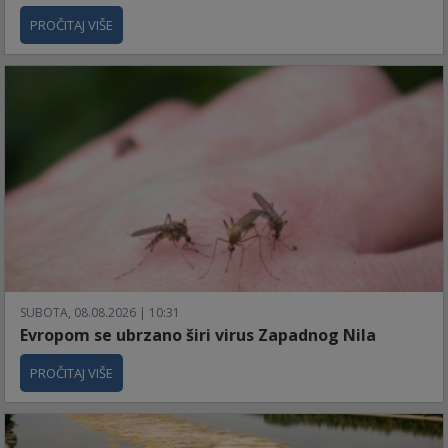
PROČITAJ VIŠE
SUBOTA, 08.08.2026 | 10:31
Evropom se ubrzano širi virus Zapadnog Nila
PROČITAJ VIŠE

## The task
The whole listing above, minus its pictures, is what you should write out word for word.

## Problem solution
PROČITAJ VIŠE
SUBOTA, 08.08.2026 | 10:31
Evropom se ubrzano širi virus Zapadnog Nila
PROČITAJ VIŠE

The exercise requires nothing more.